Ein Buch zur Zeit: Metamorphosen von Herlinde Koelbl bei Steidl

Diese Fotokünstlerin hat immer wieder „aufgeweckt“ und den Zeichen der Zeit auf den Zahn gefühlt. Das Menschenbild war ihre Stärke, sei es in der Darstellung des Umfeldes, der Wohnräume, sei es ein Bild der Beziehungen, früh auch kompromisslos der sexuellen Beziehungen. In ihrem neuesten Buch zeigt sie werden und vergehen von Natur, vorwiegend pflanzliche Fundstücke, Ausschnitte aus dem Drama des Lebens. Es sprechen die Bilder, keine Theorie ist nötig.

Zur Jahreswende macht es Sinn, sich Künstlern zu widmen die über dem Tagesgeschehen stehen, sich nicht politisieren lassen, keine Angst haben vor dem Verlust an Aufmerksamkeit von den gerade aktuellen Meinungsmachern. Mit Gelassenheit und Humor können sie lange aktuell bleiben, wenn sie hinter die Eitelkeiten, Nöte und Irrtümer schauen, einen Fuß auf den Boden der Realität setzen. Was vor Jahren noch amüsante Zuspitzung war, ist heute Realität geworden.

Mit klarem Blick berichtet, wirkt Jetztzeit wie Kabarett. Übertreibung ist nicht nötig, das Tagesgeschehen ist irre genug.

Als „Nachrichten“ werden faustdicke Lügen serviert. Als Anhaltspunkt kann man die Geschichte nur mehr seitenverkehrt lesen. Als Drama werden kleine Übertretungen des herrschenden Geschmacks dargestellt, die echten Dramen verheimlicht, überspielt.

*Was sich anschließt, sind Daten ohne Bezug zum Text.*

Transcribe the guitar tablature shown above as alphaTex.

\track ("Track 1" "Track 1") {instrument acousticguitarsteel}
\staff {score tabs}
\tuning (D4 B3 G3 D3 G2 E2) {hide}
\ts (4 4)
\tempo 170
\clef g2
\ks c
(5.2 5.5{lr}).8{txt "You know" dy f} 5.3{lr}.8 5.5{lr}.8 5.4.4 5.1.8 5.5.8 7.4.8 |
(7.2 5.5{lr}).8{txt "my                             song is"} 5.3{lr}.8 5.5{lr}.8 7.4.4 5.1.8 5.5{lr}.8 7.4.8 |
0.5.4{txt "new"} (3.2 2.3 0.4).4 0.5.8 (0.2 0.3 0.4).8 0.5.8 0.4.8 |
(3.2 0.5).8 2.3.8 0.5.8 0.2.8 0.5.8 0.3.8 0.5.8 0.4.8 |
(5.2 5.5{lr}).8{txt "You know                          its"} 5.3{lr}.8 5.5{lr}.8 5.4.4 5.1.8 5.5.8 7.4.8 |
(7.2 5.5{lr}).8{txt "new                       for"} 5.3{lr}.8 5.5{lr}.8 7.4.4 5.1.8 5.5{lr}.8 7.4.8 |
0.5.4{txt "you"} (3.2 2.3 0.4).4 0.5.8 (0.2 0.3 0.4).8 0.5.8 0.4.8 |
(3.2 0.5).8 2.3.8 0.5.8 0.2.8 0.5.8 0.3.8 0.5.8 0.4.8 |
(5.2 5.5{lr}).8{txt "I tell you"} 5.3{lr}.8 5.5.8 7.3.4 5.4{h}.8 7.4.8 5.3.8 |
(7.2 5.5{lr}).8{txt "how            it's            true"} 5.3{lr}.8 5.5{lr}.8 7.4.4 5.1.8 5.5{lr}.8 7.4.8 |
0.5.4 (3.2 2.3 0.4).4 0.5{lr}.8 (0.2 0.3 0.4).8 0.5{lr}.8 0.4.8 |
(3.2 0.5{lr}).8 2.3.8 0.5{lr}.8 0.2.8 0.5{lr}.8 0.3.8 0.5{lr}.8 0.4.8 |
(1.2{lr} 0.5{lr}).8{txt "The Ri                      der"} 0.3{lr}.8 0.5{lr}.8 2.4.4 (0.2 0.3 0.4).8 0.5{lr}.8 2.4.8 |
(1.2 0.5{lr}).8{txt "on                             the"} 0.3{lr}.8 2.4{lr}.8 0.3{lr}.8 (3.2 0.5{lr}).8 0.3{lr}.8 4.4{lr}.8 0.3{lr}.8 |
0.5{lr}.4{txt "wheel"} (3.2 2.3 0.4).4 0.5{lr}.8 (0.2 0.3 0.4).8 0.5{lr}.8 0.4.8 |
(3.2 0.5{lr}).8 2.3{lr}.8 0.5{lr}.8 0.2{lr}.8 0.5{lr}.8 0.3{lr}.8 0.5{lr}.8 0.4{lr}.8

Viele Menschen ziehen sich zurück auf unmittelbar private, notwendige Dinge. Ein politischer Diskurs kostet viel Kraft und Emotion. Demokratie gibt es nicht mehr und die Fäden werden nicht vorwiegend in der Politik gezogen. Widerstand wird zum kreativen Spiel. Schaukämpfe sind schwer zu durchschauen. Sicher ist nur was sich andere Kanäle geschaffen hat. Zensur wird zunehmend enttarnt. Vernetzung geschieht immer wieder neu und Protestformen ändern sich. Intuition geht leichter wenn man den Aufregungszirkus meidet.